The base math defines a capacity planning problem with perfect foresight. It includes, for example, the basic concepts of carriers, nodes, and techs described above.

On top of the base math, it is possible to activate mode math. This allows special cases which require additional processing, for example, the operate (dispatch / receding horizon control) and SPORES (near-optimal alternative generation) modes.

Finally, it is possible to supply extra math which is applied on top of the base and mode math (if used). For instance, the inter-cluster storage extra math supplied with Calliope allows you to track storage levels in technologies more accurately when you are using timeseries clustering in your model.

Calliope follows a strict order of priority when applying math: base math -> mode math -> extra math. Math that comes later in this order can modify and overwrite the earlier math.

Model definition (data)

The model definition is your representation of the physical system you are modelling and includes the data with which the components specified in the math will be "populated". It spans across the four top-level keys techs, nodes, data_definitions, and data_tables.

Note that you can define your data directly in the YAML text files that make up your model, but you can also define them in tabular data files in the CSV format. More on this will follow in the next "getting started" section, Creating a model.

Note on units

Calliope does not ensure consistency of units across a model. It is the responsibility of the modeller to ensure that units are consistent. Our math definitions do specify a unit for variables and parameters, but we keep these at a generic level, for example energy for flow_out and power for flow_cap. These unit definitions are listed in the math documentation and there for you to double-check the consistency of your data.

Model configuration

The model configuration are the options provided to Calliope to do its work, and this includes specifying what maths to use. Specifying what maths to use means specifying what kinds of model components will exist and how they will behave. The configuration is listed under the top-level key config.

Any customisation to the math used in your model is specified in the model configuration (that is, it is specified under the config top-level key). This is explained in more detail in the documentation on modes and user-defined math.

Again, more on this will follow in the next "getting started" section, Creating a model.

Templates, overrides, scenarios

Templates allow you to reuse model parts to reduce repetition and increase readability.
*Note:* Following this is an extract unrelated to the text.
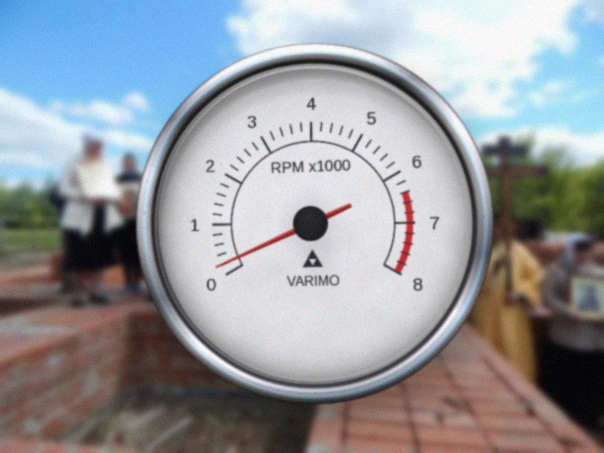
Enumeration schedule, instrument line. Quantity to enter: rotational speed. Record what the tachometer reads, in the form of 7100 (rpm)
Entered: 200 (rpm)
They are under the templates top-level key. You can see them in use in the example models and find more details in the YAML reference.
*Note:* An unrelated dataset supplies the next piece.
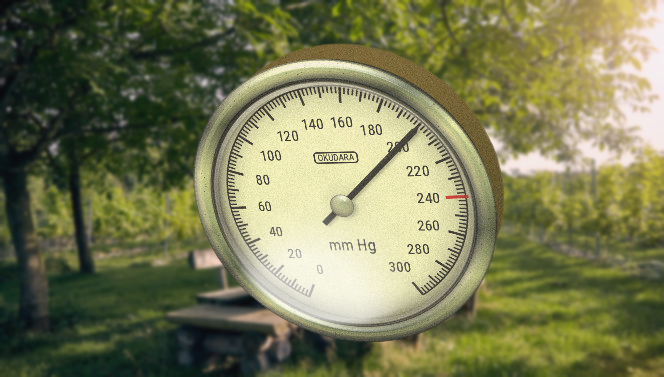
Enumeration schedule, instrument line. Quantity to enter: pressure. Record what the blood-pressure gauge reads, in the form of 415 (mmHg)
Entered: 200 (mmHg)
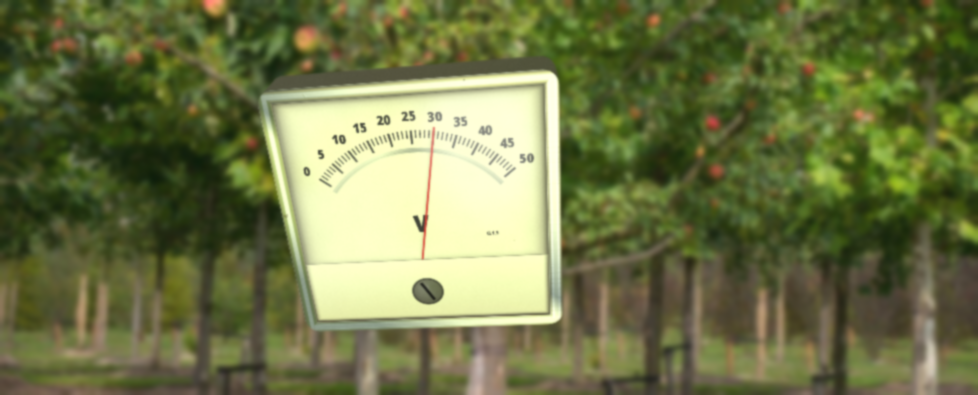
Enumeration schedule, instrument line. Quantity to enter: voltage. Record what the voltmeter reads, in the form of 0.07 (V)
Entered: 30 (V)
Overrides and scenarios define alternatives to the model configuration/definition that you can refer to when you initialise your model. They are defined in the top-level YAML keys overrides and scenarios. Find more on them on the next page of the getting started guide, Creating a model.

Model data structure

Once you start looking at Calliope model data from a successful model run, you will see inputs and results.
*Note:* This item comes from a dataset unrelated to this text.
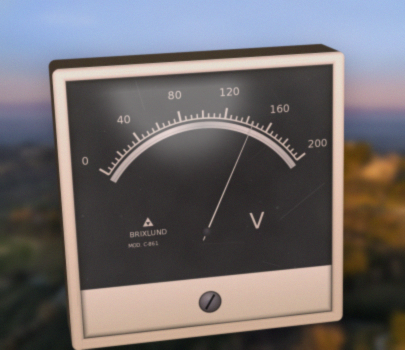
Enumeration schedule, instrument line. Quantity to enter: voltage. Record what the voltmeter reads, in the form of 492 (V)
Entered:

The inputs correspond your input data and can either be parameters or lookups. Lookups are simply non-numeric parameters, for example, a boolean (true/false) switch used to choose between two possible constraint formulations.

The results correspond to variables, global expressions, or post-processed results. They can be one of three things:

  • Variables are defined in the math, for example, flow_cap, a technology's flow capacity, also known as its nominal or nameplate capacity.
  • Global expressions are defined in the math and combine variables and parameters. For example, cost, the total annualised cost of a technology, is a combination of several variables and parameters.
  • Post-processed results are calculated after a model is solved. For example, capacity_factor is calculated in post-processing based on the operation of all technologies, but it is not a variable in the mathematical model. More detail on these are in the postprocessing documentation.

Note

All parameters, lookups, variables, and global expressions are defined in the model math. Refer to the documentation for the built-in base math and additional built-in math for a full listing of all of them.

More on examining model results will follow later, in the section Analysing a model.